Thursday, October 21, 2010

Holy Road

I have been meaning to write this for a while.  The thought occurred when on a late evening last month I was with a friend of mine in Dwarka.  After  block after block of suburban multi-storey grey housing, evenly distributed alongside wide motor ways we arrived at the market. A wide right-of-way  with three storey arcade-like building lining the edge of wide open tarmac parking. Two mirror facades, facing each other, abuzz with the even shopping of the office-goer.
We got of our car, on the left  and stepped out. Having taken directions to reach the Sector 6 market. Asked , only to be told this was Sector 10. Where was Sector 6 market then? It was fairly simple the directions – out of the gate, left, straight, left and then right,  Sector  6 market – but where was it? Asked  again? Only to be told, its across the road, the mirror facade facing us was Sector 6.
Like a lot of modern and post modern development of urbanism, the road seems to have come first. And seems to take precedence in the organisation of the idea of the city.
In the simple construction of the early city, the road was the path that lead to destinations, markets on the left and right of roads were the same place. I’m not sure I am making a strong argument here, but there is one. The image is of unconnected islands of habitation, connected to arteries of human transportation, with no sense of place or identity.
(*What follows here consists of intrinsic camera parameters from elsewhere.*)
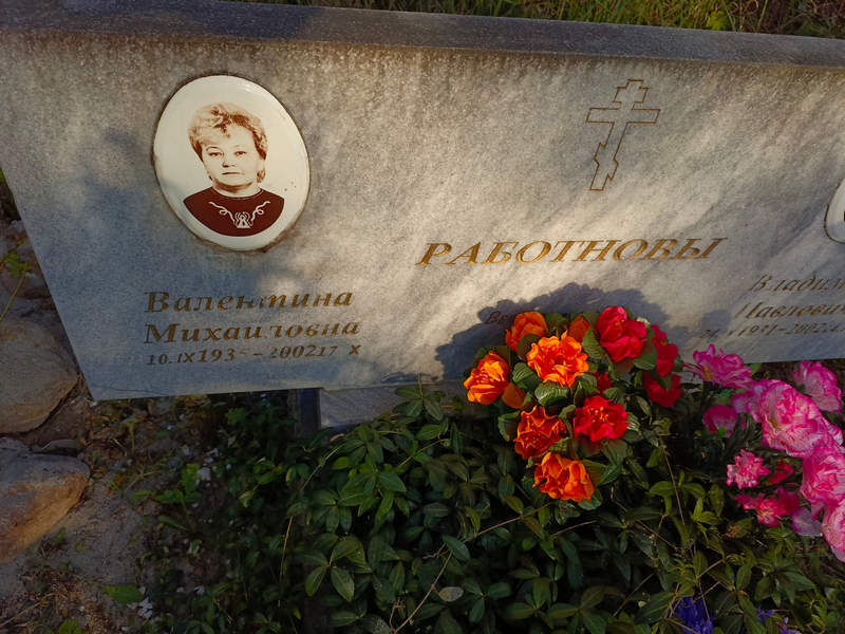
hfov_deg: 69.4
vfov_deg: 54.9
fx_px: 610
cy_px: 317
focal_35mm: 25
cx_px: 422
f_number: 1.69
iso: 120
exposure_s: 1/1070
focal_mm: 4.76
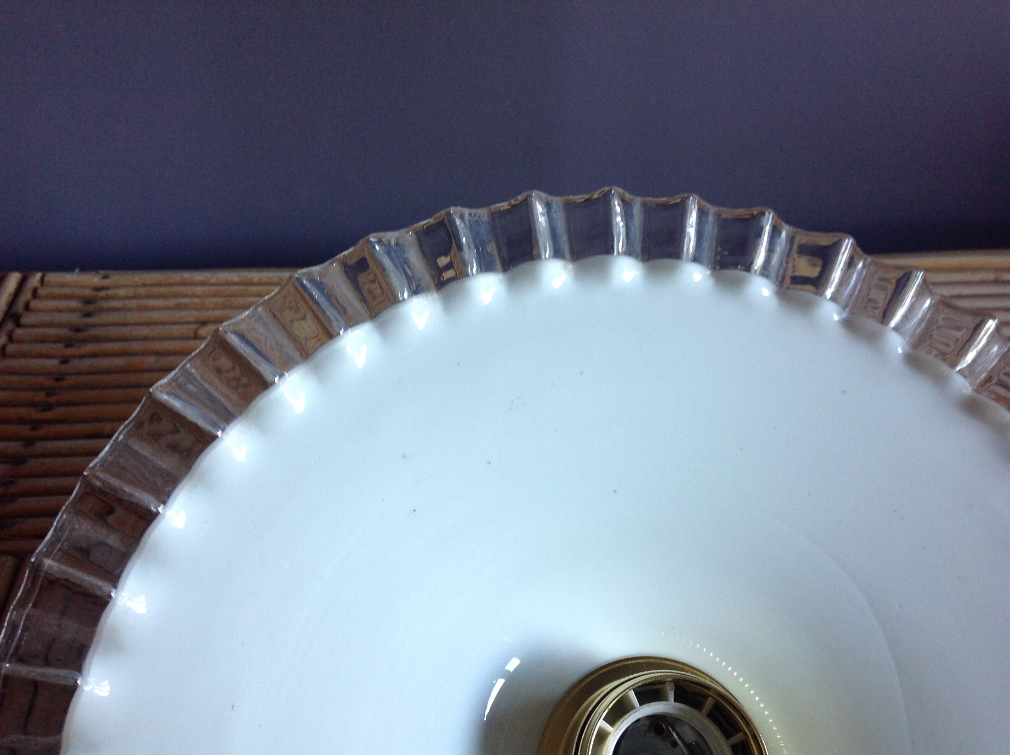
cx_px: 505
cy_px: 378
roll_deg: -1.0
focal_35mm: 35
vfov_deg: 40.6
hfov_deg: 52.7
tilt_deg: -38.1
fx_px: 1020
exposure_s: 1/15
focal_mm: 4.28
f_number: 2.4
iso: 100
About a month ago I was reviewing a design project of a first year student, intervening at the AIIMS flyover area. Everything that could have been altered had been, but the road. The road remained as it was, unchanged, unaltered, with all nature of intervention around it attempting the navigate the 200-odd meter diameter cavity that it punches between four very important densely populated regions.
In the mind of the student ( and I believe in the minds of many!), the road is a given, the highest in an order of hierarchies that determine the nature of the urban environment. And the city finds in shape and purpose on the two sides of this unending strip of tarmac.

This is the great dream of the modern city, the motor-car city.The road first and then all else! The city as product of the means of getting there!  The car the landmark, the holy road the “place”.